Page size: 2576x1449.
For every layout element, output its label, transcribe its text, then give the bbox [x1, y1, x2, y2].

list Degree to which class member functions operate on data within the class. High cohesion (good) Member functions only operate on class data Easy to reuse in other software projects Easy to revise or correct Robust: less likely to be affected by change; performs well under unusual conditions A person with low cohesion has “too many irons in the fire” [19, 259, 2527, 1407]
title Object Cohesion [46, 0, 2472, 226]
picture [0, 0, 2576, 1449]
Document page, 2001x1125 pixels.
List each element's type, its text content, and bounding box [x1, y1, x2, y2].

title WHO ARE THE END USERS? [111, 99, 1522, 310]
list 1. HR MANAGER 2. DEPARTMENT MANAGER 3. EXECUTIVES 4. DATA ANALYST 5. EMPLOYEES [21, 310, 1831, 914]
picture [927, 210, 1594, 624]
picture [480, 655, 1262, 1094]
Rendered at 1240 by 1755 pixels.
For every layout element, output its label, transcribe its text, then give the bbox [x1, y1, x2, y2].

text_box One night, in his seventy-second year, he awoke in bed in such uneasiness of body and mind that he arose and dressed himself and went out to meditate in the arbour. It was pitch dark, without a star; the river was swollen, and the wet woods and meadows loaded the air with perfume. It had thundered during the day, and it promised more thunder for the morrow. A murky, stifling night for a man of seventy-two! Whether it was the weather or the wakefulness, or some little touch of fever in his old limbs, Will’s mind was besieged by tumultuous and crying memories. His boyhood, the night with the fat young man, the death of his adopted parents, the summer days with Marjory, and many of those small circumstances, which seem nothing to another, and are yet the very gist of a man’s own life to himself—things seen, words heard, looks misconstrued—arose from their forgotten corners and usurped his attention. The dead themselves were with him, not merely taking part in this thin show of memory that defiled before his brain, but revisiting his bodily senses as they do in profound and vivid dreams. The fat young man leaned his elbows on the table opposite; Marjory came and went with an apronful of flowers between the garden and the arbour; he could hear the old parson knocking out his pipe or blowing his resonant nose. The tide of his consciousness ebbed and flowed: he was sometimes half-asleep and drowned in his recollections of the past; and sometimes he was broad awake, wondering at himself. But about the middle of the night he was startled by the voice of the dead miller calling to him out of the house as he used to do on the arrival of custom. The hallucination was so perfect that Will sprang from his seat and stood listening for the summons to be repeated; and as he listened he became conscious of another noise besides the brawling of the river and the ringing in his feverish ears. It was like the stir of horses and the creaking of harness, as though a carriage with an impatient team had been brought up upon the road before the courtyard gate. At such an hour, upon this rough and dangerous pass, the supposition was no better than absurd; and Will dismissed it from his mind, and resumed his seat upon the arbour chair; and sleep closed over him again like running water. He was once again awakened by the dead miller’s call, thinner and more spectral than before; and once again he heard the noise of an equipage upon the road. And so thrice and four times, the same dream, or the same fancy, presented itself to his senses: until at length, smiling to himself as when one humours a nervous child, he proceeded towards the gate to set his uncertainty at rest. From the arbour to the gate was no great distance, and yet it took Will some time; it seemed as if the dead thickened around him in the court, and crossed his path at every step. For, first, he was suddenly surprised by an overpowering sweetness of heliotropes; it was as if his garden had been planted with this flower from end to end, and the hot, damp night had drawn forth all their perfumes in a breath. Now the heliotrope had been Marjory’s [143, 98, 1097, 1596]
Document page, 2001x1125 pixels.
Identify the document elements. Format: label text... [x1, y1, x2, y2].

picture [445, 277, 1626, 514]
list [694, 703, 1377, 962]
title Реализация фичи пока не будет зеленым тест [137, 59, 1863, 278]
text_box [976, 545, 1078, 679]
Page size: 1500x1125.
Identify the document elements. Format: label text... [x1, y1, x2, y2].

++++

WHAT IS NEEDED: From the material above, please return each line containing "size".

TASK RESULT:
Page size: 2576x1449.
Page size: 1500x1125.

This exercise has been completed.